From the point of view of the energy policy, the PECAN objectives are very ambitious. Since the PECAN was approved in 2006, no new wind turbines have been installed on Tenerife. Thus, to meet the target in PECAN, the island needs the current 37 MW to be refurbished and an additional 365 MW installed. According to our results, the EV fleet with the V2G system could help to fulfill the 25% of renewables share with less installed capacity of renewables (about 133 MW lower).

An alternative energy storage system proposed on Tenerife (and not analyzed in this paper) is the pumping hydro station. This technology is much more mature than the V2G system. Furthermore, this technology has been tested on the island of El Hierro with great success by achieving an 80% of renewables share for some periods of time. However, a big amount of fuel is still consumed on El Hierro (28% of total energy) in road transport. Thus, the solution to reduce this share is the introduction of plug-in electric vehicles.
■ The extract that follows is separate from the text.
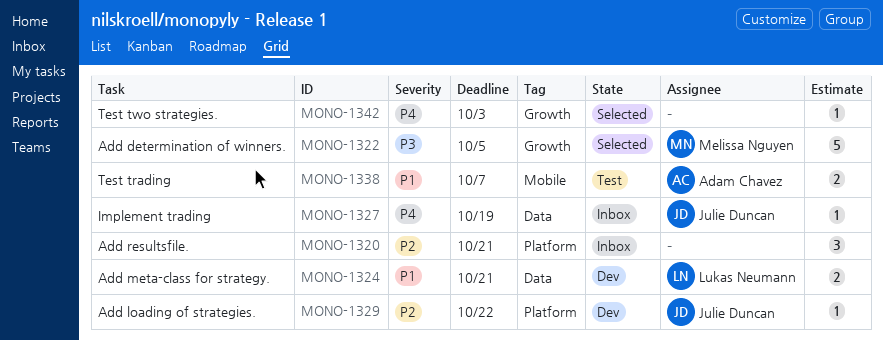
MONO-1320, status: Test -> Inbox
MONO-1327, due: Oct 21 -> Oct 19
The introduction of EVs as energy storage could provide some additional advantages with respect to the pumping hydro stations. First, the EVs reduce the environmental impact caused by these huge power plants, which is an important issue, because 50% of the total surface of the Canary Islands is protected. In addition, the storage system through EV charging reduces problems by reducing the requirements of the nodes and the burden-sharing network. However, the most important feature is that the EVs reduce noise and carbon emissions in urban areas and replace conventional vehicles, which consume fossil fuels in transportation.

A promising extension of this paper would be to enter into detail the operation of the system and its security requirements using a unit commitment model. Indeed, it is important to study in detail the uncontrolled charge in comparison with other charging strategies. Additionally, it would be interesting to evaluate the complementarity between the V2G technology and pumping hydro stations.